9068,9069,4491,2016-10-04 15:43:29,facebook,yes
9069,9070,4491,2016-10-04 23:42:41,twitter,no
9070,9071,4491,2016-11-06 07:23:45,organic,no
9071,9072,4491,2016-12-18 03:21:31,organic,no


# Example

In a quiz question in the previous Basic SQL lesson, you saw this question:

Create a column that divides the standard_amt_usd by the standard_qty to find the unit price for standard paper for each order. Limit the results to the first 10 orders, and include the id and account_id fields. NOTE - you will be thrown an error with the correct solution to this question. This is for a division by zero. You will learn how to get a solution without an error to this query when you learn about CASE statements in a later section.

Let's see how we can use the CASE statement to get around this error.

In [8]:
pd.read_sql_query(sql='''
SELECT id, account_id, standard_amt_usd/standard_qty AS unit_price
FROM orders
LIMIT 10;
''', con=conn)

Unnamed: 0,id,account_id,unit_price
0,1,1001,4.99
1,2,1001,4.99
2,3,1001,4.99
3,4,1001,4.99
4,5,1001,4.99
5,6,1001,4.99
6,7,1001,4.99
7,8,1001,4.99
8,9,1001,4.99
9,10,1001,4.99


Now, let's use a CASE statement. This way any time the standard_qty is zero, we will return 0, and otherwise we will return the unit_price.

In [9]:
pd.read_sql_query(sql='''
SELECT account_id, CASE WHEN standard_qty = 0 OR standard_qty IS NULL THEN 0
                        ELSE standard_amt_usd/standard_qty END AS unit_price
FROM orders
LIMIT 10;
''', con=conn)

Unnamed: 0,account_id,unit_price
0,1001,4.99
1,1001,4.99
2,1001,4.99
3,1001,4.99
4,1001,4.99
5,1001,4.99
6,1001,4.99
7,1001,4.99
8,1001,4.99
9,1001,4.99


Now the first part of the statement will catch any of those division by zero values that were causing the error, and the other components will compute the division as necessary. You will notice, we essentially charge all of our accounts 4.99 for standard paper. It makes sense this doesn't fluctuate, and it is more accurate than adding 1 in the denominator like our quick fix might have been in the earlier lesson.

In [10]:
pd.read_sql_query(sql='''
SELECT CASE WHEN total > 500 THEN 'Over 500'
                        ELSE '500 or under' END AS total_group, COUNT (*) AS order_count
FROM orders
GROUP BY 1;
''', con=conn)

Unnamed: 0,total_group,order_count
0,500 or under,3716
1,Over 500,3196


This one is pretty tricky. Try running the query yourself to make sure you understand what is happening. The next concept will give you some practice writing CASE statements on your own.
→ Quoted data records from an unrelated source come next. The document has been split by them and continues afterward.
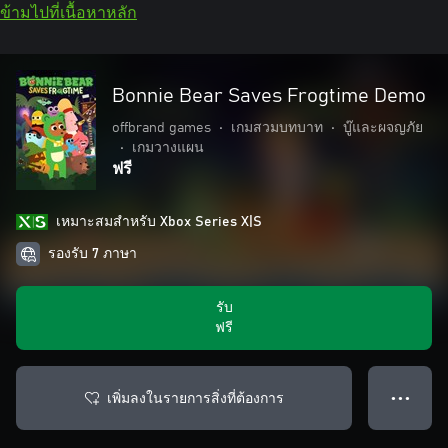
ข้ามไปที่เนื้อหาหลัก
Bonnie Bear Saves Frogtime Demo
offbrand games
•
เกมสวมบทบาท
•
บู๊และผจญภัย
•
เกมวางแผน
ฟรี
เหมาะสมสําหรับ Xbox Series X|S
รองรับ 7 ภาษา
รับ
ฟรี
เพิ่มลงในรายการสิ่งที่ต้องการ
● ● ●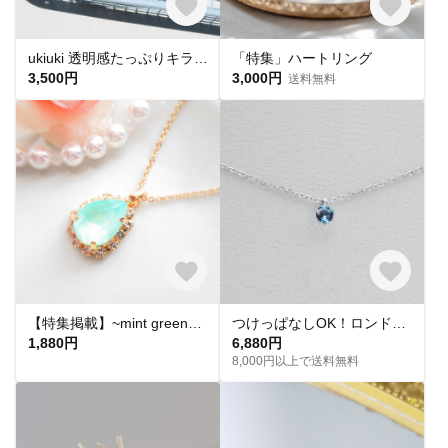
ukiuki 透明感たっぷりキラキラのヘアピン
「特集」ハートリング
3,500円
3,000円
送料無料
【特集掲載】~mint green〜春香〜【ネックレス】ミントグリーン 繊細 華奢 ネックレス シンプル
つけっぱなしOK！ロンドンブルートパーズ 一粒ネックレス 宝石質AAA 金属アレルギー サージカルステンレス スキンネックレス スキンジュエリー 定番
1,880円
6,880円
8,000円以上で送料無料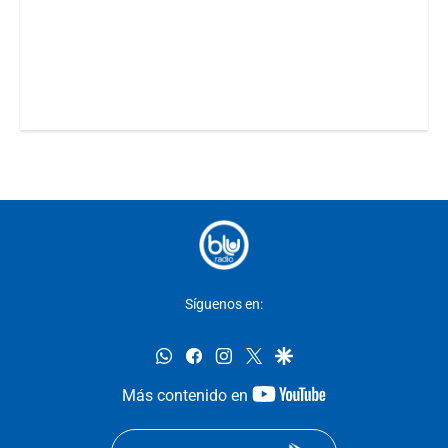
Síguenos en:
whatsapp
facebook
instagram
twitter
google
youtube-
Más contenido en
footer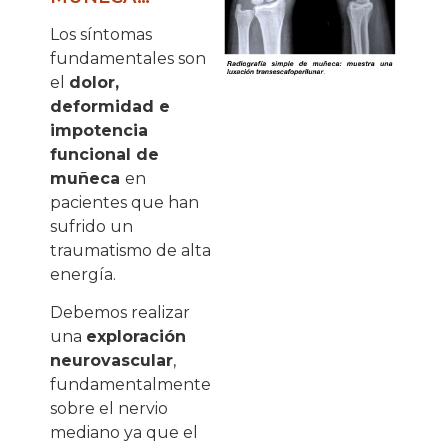
Los síntomas
fundamentales son
el
dolor,
deformidad e
impotencia
funcional de
muñeca
en
pacientes que han
sufrido un
traumatismo de alta
energía.
Debemos realizar
una
exploración
neurovascular
,
fundamentalmente
sobre el nervio
mediano ya que el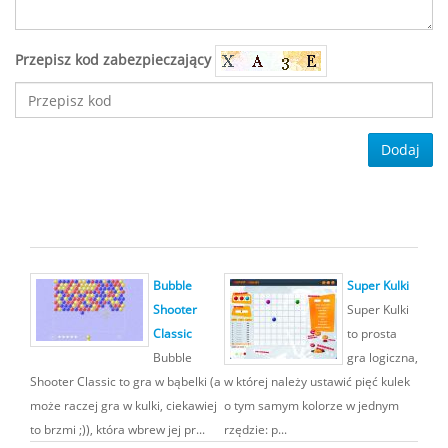
Przepisz kod zabezpieczający
Dodaj
Bubble
Super Kulki
Shooter
Super Kulki
Classic
to prosta
Bubble
gra logiczna,
Shooter Classic to gra w bąbelki (a
w której należy ustawić pięć kulek
może raczej gra w kulki, ciekawiej
o tym samym kolorze w jednym
to brzmi ;)), która wbrew jej pr...
rzędzie: p...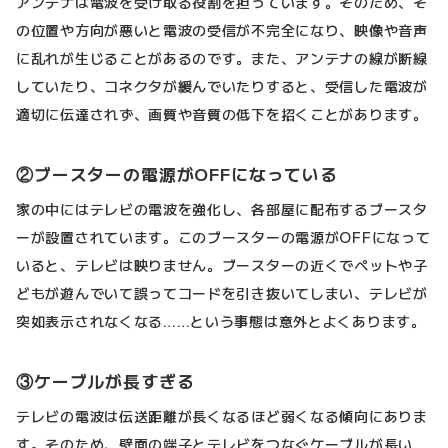
アンテナは電波を受け取る役割を担っています。そのため、そ
の位置や方向が悪いと電波の受信が不完全になり、映像や音声
に乱れが生じることがあるのです。また、アンテナの線が断線
していたり、コネクタが緩んでいたりすると、受信した電波が
適切に伝達されず、画質や音質の低下を招くことがあります。
②ブースターの電源がOFFになっている
家の中にはテレビの電波を強化し、各部屋に配布するブースタ
ーが設置されています。このブースターの電源がOFFになって
いると、テレビは映りません。ブースターの近くでペットや子
どもが遊んでいて誤ってコードを引き抜いてしまい、テレビが
突如表示されなくなる……という事態は意外とよくあります。
③ケーブルが長すぎる
テレビの電波は伝送距離が長くなるほど弱くなる傾向にありま
す。そのため、壁面の端子とテレビをつなぐケーブルが長い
In this video, we showed that getting the same information using a WHERE clause means only being able to get one set of data from the CASE at a time.

There are some advantages to separating data into separate columns like this depending on what you want to do, but often this level of separation might be easier to do in another programming language - rather than with SQL.